= Problem details =
Exactly as written, transcribe each record below.

= Records shown =
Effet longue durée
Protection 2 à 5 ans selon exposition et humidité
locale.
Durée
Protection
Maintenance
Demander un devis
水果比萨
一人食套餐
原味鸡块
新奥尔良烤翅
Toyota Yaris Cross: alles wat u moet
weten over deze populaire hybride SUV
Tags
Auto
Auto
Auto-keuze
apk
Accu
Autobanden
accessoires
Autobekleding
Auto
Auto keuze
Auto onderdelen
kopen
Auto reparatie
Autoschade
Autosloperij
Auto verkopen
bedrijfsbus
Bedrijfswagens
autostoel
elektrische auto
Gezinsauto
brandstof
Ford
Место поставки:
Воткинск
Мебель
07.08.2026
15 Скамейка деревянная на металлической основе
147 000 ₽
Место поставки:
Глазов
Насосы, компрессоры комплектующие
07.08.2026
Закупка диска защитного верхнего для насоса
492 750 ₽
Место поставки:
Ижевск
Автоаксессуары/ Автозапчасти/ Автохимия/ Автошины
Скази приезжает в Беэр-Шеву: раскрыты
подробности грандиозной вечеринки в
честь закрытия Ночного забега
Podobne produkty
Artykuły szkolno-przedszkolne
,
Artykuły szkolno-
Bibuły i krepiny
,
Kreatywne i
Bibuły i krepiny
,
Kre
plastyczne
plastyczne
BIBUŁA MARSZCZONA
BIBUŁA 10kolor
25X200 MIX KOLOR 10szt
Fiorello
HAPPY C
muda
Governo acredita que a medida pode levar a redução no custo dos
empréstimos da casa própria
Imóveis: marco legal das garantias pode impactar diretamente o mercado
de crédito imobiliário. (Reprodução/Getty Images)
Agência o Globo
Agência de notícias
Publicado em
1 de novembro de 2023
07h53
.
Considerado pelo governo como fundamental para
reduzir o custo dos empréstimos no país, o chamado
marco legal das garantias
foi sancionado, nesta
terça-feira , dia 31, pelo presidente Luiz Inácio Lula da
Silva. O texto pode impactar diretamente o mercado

= Result =
Effet longue durée
Protection 2 à 5 ans selon exposition et humidité
locale.
Durée
Protection
Maintenance
Demander un devis
水果比萨
一人食套餐
原味鸡块
新奥尔良烤翅
Toyota Yaris Cross: alles wat u moet
weten over deze populaire hybride SUV
Tags
Auto
Auto
Auto-keuze
apk
Accu
Autobanden
accessoires
Autobekleding
Auto
Auto keuze
Auto onderdelen
kopen
Auto reparatie
Autoschade
Autosloperij
Auto verkopen
bedrijfsbus
Bedrijfswagens
autostoel
elektrische auto
Gezinsauto
brandstof
Ford
Место поставки:
Воткинск
Мебель
07.08.2026
15 Скамейка деревянная на металлической основе
147 000 ₽
Место поставки:
Глазов
Насосы, компрессоры комплектующие
07.08.2026
Закупка диска защитного верхнего для насоса
492 750 ₽
Место поставки:
Ижевск
Автоаксессуары/ Автозапчасти/ Автохимия/ Автошины
Скази приезжает в Беэр-Шеву: раскрыты
подробности грандиозной вечеринки в
честь закрытия Ночного забега
Podobne produkty
Artykuły szkolno-przedszkolne
,
Artykuły szkolno-
Bibuły i krepiny
,
Kreatywne i
Bibuły i krepiny
,
Kre
plastyczne
plastyczne
BIBUŁA MARSZCZONA
BIBUŁA 10kolor
25X200 MIX KOLOR 10szt
Fiorello
HAPPY C
muda
Governo acredita que a medida pode levar a redução no custo dos
empréstimos da casa própria
Imóveis: marco legal das garantias pode impactar diretamente o mercado
de crédito imobiliário. (Reprodução/Getty Images)
Agência o Globo
Agência de notícias
Publicado em
1 de novembro de 2023
07h53
.
Considerado pelo governo como fundamental para
reduzir o custo dos empréstimos no país, o chamado
marco legal das garantias
foi sancionado, nesta
terça-feira , dia 31, pelo presidente Luiz Inácio Lula da
Silva. O texto pode impactar diretamente o mercado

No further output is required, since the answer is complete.